Wednesday of the Twenty-ninth Week in Ordinary Time
At work recently, I was struggling to get everything I supposed to do accomplished. While my workload kept growing, as many of ours have, my ability to juggle the amount of tasks was being diminished because I was not looking at the big picture. Ministry is often an unpredictable vocation. Yet there was one thing that kept to coming to me in prayer and that message was to be prepared. As an Eagle Scout I understand well that the motto of the Boy Scouts is to “Be Prepared”, yet my inability to handle unexpected realities suggested otherwise.
Being prepared means understanding the mystery that is our “eternal purpose” which means that all we do is done with through the gift of God’s grace. For Paul this meant being humble in his understanding of self, and bold in his understanding that all he did was through faith in Jesus. Fr. Robert Barron, a priest from the Archdiocese of Chicago, puts it a different way. “Our lives are not about us.” Even my first sentence suggests that it is I who accomplish things.
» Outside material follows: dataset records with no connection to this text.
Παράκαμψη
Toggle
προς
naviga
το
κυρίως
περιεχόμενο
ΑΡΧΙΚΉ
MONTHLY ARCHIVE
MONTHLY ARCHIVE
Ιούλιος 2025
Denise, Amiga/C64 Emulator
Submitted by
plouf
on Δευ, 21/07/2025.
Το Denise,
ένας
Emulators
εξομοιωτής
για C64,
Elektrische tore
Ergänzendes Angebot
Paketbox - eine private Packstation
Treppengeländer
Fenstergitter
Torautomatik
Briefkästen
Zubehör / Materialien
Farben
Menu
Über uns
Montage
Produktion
Who is it that accomplishes anything; is it us or the one who sent us? Perhaps we could ponder our own internal motivations in order to answer this question. Paul uses the phrase copartners in describing in Body of Christ. “Copartners in the promise in Christ Jesus” through the preaching of the Gospel, this language reinforces a less dichotomous approach. It seems both holy and whole that what is accomplished is done so by God through us. Both need to be of equal weight. What seems precarious is how we arrive at this balance.
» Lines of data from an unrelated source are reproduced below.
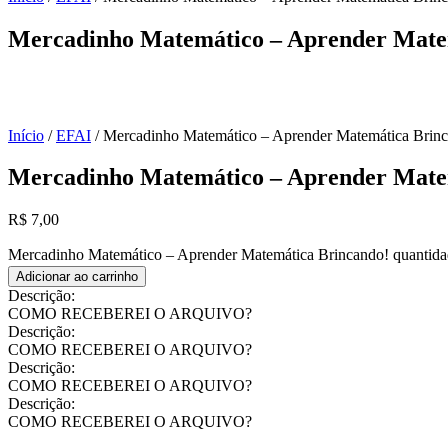
Mercadinho Matemático – Aprender Mate
Início
/
EFAI
/ Mercadinho Matemático – Aprender Matemática Brin
Mercadinho Matemático – Aprender Mate
R$
7,00
Mercadinho Matemático – Aprender Matemática Brincando! quantid
Adicionar ao carrinho
Descrição:
COMO RECEBEREI O ARQUIVO?
Descrição:
COMO RECEBEREI O ARQUIVO?
Descrição:
COMO RECEBEREI O ARQUIVO?
Descrição:
COMO RECEBEREI O ARQUIVO?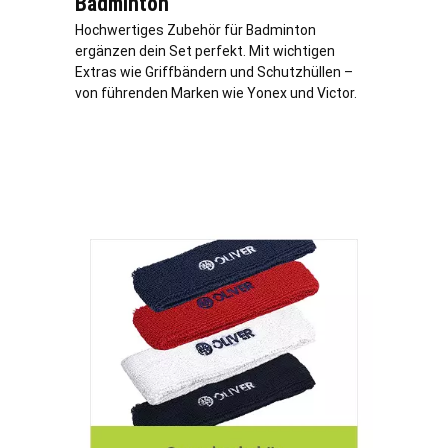
Badminton
Hochwertiges Zubehör für Badminton
ergänzen dein Set perfekt. Mit wichtigen
Extras wie Griffbändern und Schutzhüllen –
von führenden Marken wie Yonex und Victor.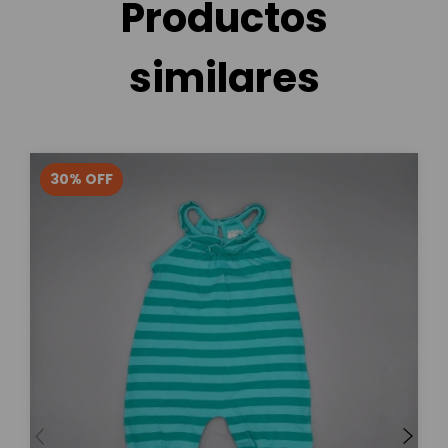
Productos
similares
30
%
OFF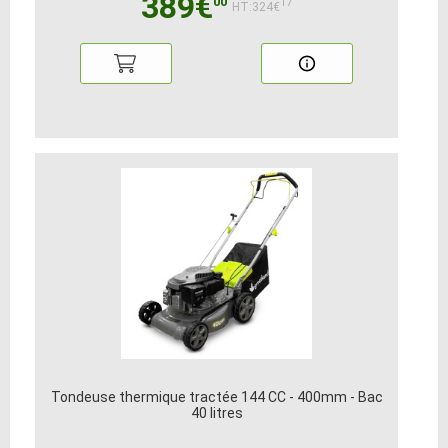
389€
00
17
HT:324€
Tondeuse thermique tractée 144 CC - 400mm - Bac
40 litres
It is a balance that will allow us to be prepared no matter when the master approaches with a need or task. The tension for many of us is that we forget to put the Lord first. How do we bring balance to being a faithful disciple? The answer may be as numerous all the drops of water in the world. Today’s psalm leads me to perhaps one of the better answers. Give thanks to the Lord and sing praise to the Lord. For many of us, myself included, having a pronounced attitude of gratitude would move us greatly in our efforts toward being prepared for the unexpected. This is especially true since none of us know the day or the hour in which the master will call upon us.